Consider this example (a Saxon bug report today). The result tree contains

<a href="mailto:sales@backbase.com">sales@backbase.com</a>

and there is a character map that translates "@" to "(at)"

Saxon is doing the character mapping for the text node but not for the
attribute node, because the characters in the attribute node are all
"handled" by the URI escaping phase, even though they are unchanged by that
phase. Is this a correct interpretation? It isn't an interpretation that
makes much sense for this use case, and I can't really think of a use case
where it does make sense. So perhaps "handled" should be "affected", or even
"altered".

This leads me to question these rules from first principles. The rules have
become increasingly messy. Let's look at all the interactions between
phases: for reference these are

a   URI escaping
b   character mapping
c   unicode normalization
d   CDATA sections
e   ampersand escaping

Looking at all possible pairs of phases, let's ask the question "should a
character that's changed by the first phase also be changed by the second"

ab  - unlikely to affect practical use cases
ac  - makes no difference (we have recently added a new rule to normalize
before URI escaping)
ad  - makes no difference
ae  - makes no difference
bc  - probably yes, though currently no
bd  - makes no difference (we have a special rule here that elements
specified as cdata-section-elements are not affected by character mapping)
be  - definitely no
cd  - definitely yes (the exception to the general rule is already stated)
ce  - definitely yes (the exception to the general rule is already stated)
de  - definitely no

This is far from the blanket "no" that the general rule implies. I think we
could make the whole thing a lot simpler by inverting the general rule, so
that characters output by one phase act as input to the next, with stated
exceptions:

(1) an & or < character produced as a result of string replacement in a
character map is not ampersand-escaped in step (e)

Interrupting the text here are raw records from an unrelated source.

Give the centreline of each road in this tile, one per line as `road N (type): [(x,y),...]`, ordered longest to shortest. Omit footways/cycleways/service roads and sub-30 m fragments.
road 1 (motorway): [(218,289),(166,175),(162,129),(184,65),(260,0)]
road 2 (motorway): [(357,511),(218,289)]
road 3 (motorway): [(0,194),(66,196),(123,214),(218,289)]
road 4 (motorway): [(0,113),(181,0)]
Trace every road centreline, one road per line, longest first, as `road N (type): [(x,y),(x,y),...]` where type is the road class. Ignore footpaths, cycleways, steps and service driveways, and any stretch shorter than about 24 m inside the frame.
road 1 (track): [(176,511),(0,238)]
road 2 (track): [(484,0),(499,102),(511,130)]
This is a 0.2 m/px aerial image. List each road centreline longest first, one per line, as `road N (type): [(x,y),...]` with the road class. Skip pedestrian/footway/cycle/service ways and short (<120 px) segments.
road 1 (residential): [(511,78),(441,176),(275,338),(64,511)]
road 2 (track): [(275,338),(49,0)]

(2) steps (d) and (e) are alternatives, rather than being sequential: a text
node is either processed by (d) or by (e).

Michael Kay
previously raised at 
http://lists.w3.org/Archives/Member/w3c-xsl-query/2005Oct/0010.html
Comment 1 Joanne Tong 2006-02-16 15:43:20 UTC
Created attachment 407 [details]
Section 4 Phases of Serialization
Comment 2 Joanne Tong 2006-02-16 15:55:44 UTC
The XSL and XQuery working group accepted the proposed revision (view 
attachment in this bug report) to section 4 of the serialization specification 
on Feb. 1, 2006.  The character expansion phase has been rewritten so that the 
sequence of processes to be applied are unambiguous and should produce a 
reasonable result.